Reproduce the items from the beginning through the line containing "incontournables de l’été", inclusive, substituting "Sommelier" for "Kellermeister" and leaving everything else unchanged.

Data records:
Content starts

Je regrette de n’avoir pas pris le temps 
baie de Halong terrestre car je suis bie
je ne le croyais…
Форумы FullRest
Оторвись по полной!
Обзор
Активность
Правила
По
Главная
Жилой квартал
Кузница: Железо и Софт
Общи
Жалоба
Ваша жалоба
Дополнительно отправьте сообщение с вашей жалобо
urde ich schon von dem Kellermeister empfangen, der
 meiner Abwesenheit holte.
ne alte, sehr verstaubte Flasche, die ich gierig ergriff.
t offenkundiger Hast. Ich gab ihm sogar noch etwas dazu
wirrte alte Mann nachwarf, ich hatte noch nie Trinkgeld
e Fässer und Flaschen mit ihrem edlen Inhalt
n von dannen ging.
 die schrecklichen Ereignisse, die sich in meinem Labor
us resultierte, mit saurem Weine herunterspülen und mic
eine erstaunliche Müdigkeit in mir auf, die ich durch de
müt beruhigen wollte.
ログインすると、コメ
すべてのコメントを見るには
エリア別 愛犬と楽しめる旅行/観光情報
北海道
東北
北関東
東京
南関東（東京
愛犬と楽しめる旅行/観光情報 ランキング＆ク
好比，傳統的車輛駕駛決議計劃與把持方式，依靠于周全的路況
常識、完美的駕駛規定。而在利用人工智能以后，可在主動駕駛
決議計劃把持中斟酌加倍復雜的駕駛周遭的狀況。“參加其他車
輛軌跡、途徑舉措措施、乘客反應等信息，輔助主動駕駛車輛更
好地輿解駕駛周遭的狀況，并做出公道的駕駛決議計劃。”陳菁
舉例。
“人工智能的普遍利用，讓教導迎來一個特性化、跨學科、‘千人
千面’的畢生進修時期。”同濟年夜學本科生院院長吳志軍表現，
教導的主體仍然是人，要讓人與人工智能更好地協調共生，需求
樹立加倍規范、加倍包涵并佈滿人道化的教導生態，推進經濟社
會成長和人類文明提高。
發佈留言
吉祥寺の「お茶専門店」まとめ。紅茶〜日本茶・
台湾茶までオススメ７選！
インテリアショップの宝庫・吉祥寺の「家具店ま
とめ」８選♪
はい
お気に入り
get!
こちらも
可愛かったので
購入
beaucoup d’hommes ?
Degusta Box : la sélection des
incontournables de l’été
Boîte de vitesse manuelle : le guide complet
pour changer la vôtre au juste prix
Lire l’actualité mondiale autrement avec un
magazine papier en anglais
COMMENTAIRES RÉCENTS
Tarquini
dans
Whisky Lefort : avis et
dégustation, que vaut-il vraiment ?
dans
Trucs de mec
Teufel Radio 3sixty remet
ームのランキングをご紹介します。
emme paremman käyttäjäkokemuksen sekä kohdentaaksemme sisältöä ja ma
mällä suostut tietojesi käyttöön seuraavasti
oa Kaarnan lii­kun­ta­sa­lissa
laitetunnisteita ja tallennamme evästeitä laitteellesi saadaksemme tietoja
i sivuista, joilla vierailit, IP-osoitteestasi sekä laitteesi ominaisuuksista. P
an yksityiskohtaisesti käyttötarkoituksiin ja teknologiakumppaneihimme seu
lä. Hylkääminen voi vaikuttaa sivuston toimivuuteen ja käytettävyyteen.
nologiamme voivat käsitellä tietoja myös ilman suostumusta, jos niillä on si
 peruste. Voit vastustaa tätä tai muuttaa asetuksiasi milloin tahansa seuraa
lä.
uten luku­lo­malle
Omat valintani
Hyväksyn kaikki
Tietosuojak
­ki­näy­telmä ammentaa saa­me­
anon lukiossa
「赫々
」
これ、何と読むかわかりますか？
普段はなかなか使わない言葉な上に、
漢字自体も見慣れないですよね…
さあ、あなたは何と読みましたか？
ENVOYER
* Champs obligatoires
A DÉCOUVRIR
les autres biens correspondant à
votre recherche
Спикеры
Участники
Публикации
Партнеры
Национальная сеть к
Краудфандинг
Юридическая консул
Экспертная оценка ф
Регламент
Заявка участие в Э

Content ends

### [SOLUTION TO THIS EXERCISE]
Je regrette de n’avoir pas pris le temps 
baie de Halong terrestre car je suis bie
je ne le croyais…
Форумы FullRest
Оторвись по полной!
Обзор
Активность
Правила
По
Главная
Жилой квартал
Кузница: Железо и Софт
Общи
Жалоба
Ваша жалоба
Дополнительно отправьте сообщение с вашей жалобо
urde ich schon von dem Sommelier empfangen, der
 meiner Abwesenheit holte.
ne alte, sehr verstaubte Flasche, die ich gierig ergriff.
t offenkundiger Hast. Ich gab ihm sogar noch etwas dazu
wirrte alte Mann nachwarf, ich hatte noch nie Trinkgeld
e Fässer und Flaschen mit ihrem edlen Inhalt
n von dannen ging.
 die schrecklichen Ereignisse, die sich in meinem Labor
us resultierte, mit saurem Weine herunterspülen und mic
eine erstaunliche Müdigkeit in mir auf, die ich durch de
müt beruhigen wollte.
ログインすると、コメ
すべてのコメントを見るには
エリア別 愛犬と楽しめる旅行/観光情報
北海道
東北
北関東
東京
南関東（東京
愛犬と楽しめる旅行/観光情報 ランキング＆ク
好比，傳統的車輛駕駛決議計劃與把持方式，依靠于周全的路況
常識、完美的駕駛規定。而在利用人工智能以后，可在主動駕駛
決議計劃把持中斟酌加倍復雜的駕駛周遭的狀況。“參加其他車
輛軌跡、途徑舉措措施、乘客反應等信息，輔助主動駕駛車輛更
好地輿解駕駛周遭的狀況，并做出公道的駕駛決議計劃。”陳菁
舉例。
“人工智能的普遍利用，讓教導迎來一個特性化、跨學科、‘千人
千面’的畢生進修時期。”同濟年夜學本科生院院長吳志軍表現，
教導的主體仍然是人，要讓人與人工智能更好地協調共生，需求
樹立加倍規范、加倍包涵并佈滿人道化的教導生態，推進經濟社
會成長和人類文明提高。
發佈留言
吉祥寺の「お茶専門店」まとめ。紅茶〜日本茶・
台湾茶までオススメ７選！
インテリアショップの宝庫・吉祥寺の「家具店ま
とめ」８選♪
はい
お気に入り
get!
こちらも
可愛かったので
購入
beaucoup d’hommes ?
Degusta Box : la sélection des
incontournables de l’été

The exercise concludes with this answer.